Helen Cho, So Many Wind (video still), 2018. Courtesy the artist.
Workshop: THIS IS HOW DISTANT I AM: A WORKSHOP INTERSECTING THE WORKS OF HELEN CHO, THERESA HAK KYUNG CHA'S "DICTEE," AND THE SELF ABOLISHED THROUGH THE WRECKAGE OF CONTEXT
Facilitated by Danielle LaFrance
Wednesday, March 4, 6 – 8pm
This event is free but space is limited. Please contact firstname.lastname@example.org to register.
When relating to one another, we endure one another's surfaces, finding available eddies in which to sink downstream. How distant are you? How close? Sometimes we lose ourselves in the process, but is that a bad thing when there are parts of each of us that should be lost, that should be abolished? Depending on your context, your subjectivity, this can be an anxiety-ridden state to reside within.
If we read texts like we read one another, we should make a habit of re-reading, not in order to know any more than what we did initially, but to know differently, to see where our states of transition meet or disembark with another's states of transition. Most of the time, all we know of each other is based on a surface reading shaped by the way our own surfaces are held against intersecting rubrics of social categorization. My damage informs my reading of your damage — even as your damage exists without me and my damage without yours.
In this workshop, we will collectively and autonomously read, think, write, and converse our way through excerpts from Theresa Hak Kyung Cha's Dictee (1982), a text that shapes the surfaces and depths of Helen Cho's exhibition Space Silence. We will bring Cho's work into dialogue with the polyvocality of Dictee, which relies on multiple modes and forms of knowing to push against ideological violence and hold onto one's voice while ultimately wreaking a new language.
Drawing from Cho and Cha, we will ask how (or whether) we can create resistant forms of knowledge together. If the very value of knowledge is undermined because it seems too easy to access, we will spend our two hours together reaching for another state of knowing. This workshop will be strictly timed with intervals of 10 minutes shifting between discussion and note taking. The notes can take on any form, much like in Dictee, from a poetry line to critique, to journal writing, to transcribing discussion. This workshop is an experiment in valuing every strata of attempting to know one another and ourselves.
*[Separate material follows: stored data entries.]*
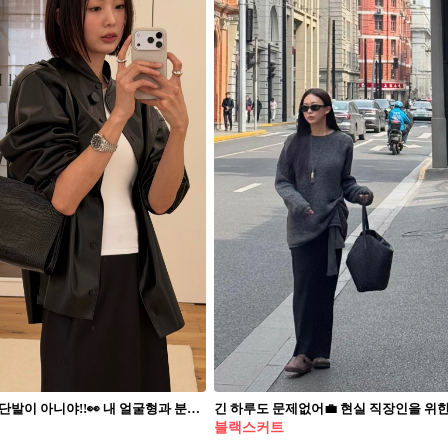
다 똑같은 단발이 아니야!!👀 내 얼굴형과 분위기에 어울리는 단발 여기서 찾아보자🔍💓 단발 헤어스타일링 꿀팁 4가지, 저장해 두세요. 1. 숏단발 단발 숏컷은 타원형, 하트형, 각진 얼굴형 등 다양한 얼굴형에 잘 어울리며, 앞머리와 옆머리 스타일로 얼굴형을 돋보이게 할 수 있습니다. 짧은 길이 덕분에 손질이 간편하고, 웨이브나 컬로 다양한 무드를 연출해 세련되게 연출할 수 있습니다. 2. 태슬컷 태슬컷은 층이 자연스럽게 떨어져 얼굴선을 부드럽게 감싸주며, 라인이 딱 떨어지는 스타일로 세련되고 도시적인 느낌을 줍니다. 타원형, 하트형, 각진 얼굴형 등 다양한 얼굴형에 잘 어울려 누구나 시도하기 좋은 스타일입니다. 3. 단발펌 단발 펌은 자연스러운 볼륨과 컬로 얼굴선을 부드럽게 감싸주어 깔끔하고 정돈된 이미지를 만들어 줍니다. 특히 각진 얼굴형과 사각형 얼굴형에 얼굴선을 부드럽게 감싸 안정감 있게 어울립니다. 4. 보브컷 보브컷은 목선 정도 길이로 청순하면서 세련된 이미지를 살릴 수 있는 스타일입니다. 얼굴형에 따라 층을 조절할 수 있어 갸름하고 긴 얼굴형에 특히 잘 어울립니다.
블랙스커트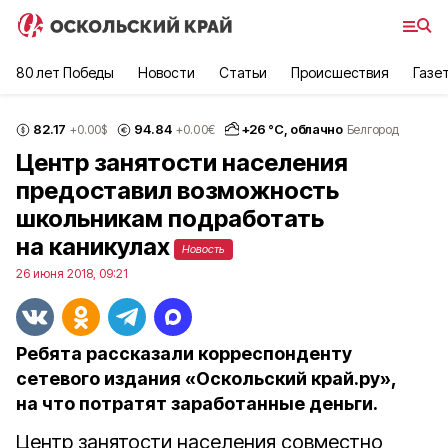
80 лет Победы
Новости
Статьи
Происшествия
Газе
82.17
94.84
+
26
°С,
облачно
+0.00
$
+0.00
€
Белгород
Центр занятости населения
предоставил возможность
школьникам подработать
на каникулах
Новость
26 июня 2018, 09:21
Ребята рассказали корреспонденту
сетевого издания «Оскольский край.ру»,
на что потратят заработанные деньги.
Центр занятости населения совместно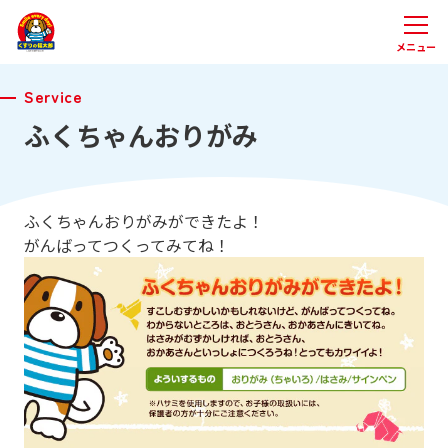
メニュー
Service
ふくちゃんおりがみ
ふくちゃんおりがみができたよ！
がんばってつくってみてね！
The reading will be made available prior to the workshop.
Danielle LaFrance lives on occupied and stolen xʷməθkʷəy̓əm, Skwxwú7mesh Úxwumixw, and səl̓ílwətaʔɬ lands. Following the would-be poetics mapped out in her new book JUST LIKE I LIKE IT (Talonbooks, 2019), LaFrance comes into reading and writing from a position knowing illusions are destroyed. Her recent poetry project #postdildo thinks and acts through fantasy, rape culture, modes of communication, yearnings, aftermaths, and lost ideas. In addition to being a poet, she is a community librarian, fighter and independent scholar. She is also the author of Friendly + Fire (Talonbooks, 2016) and species branding (Capilano University Editions, 2010).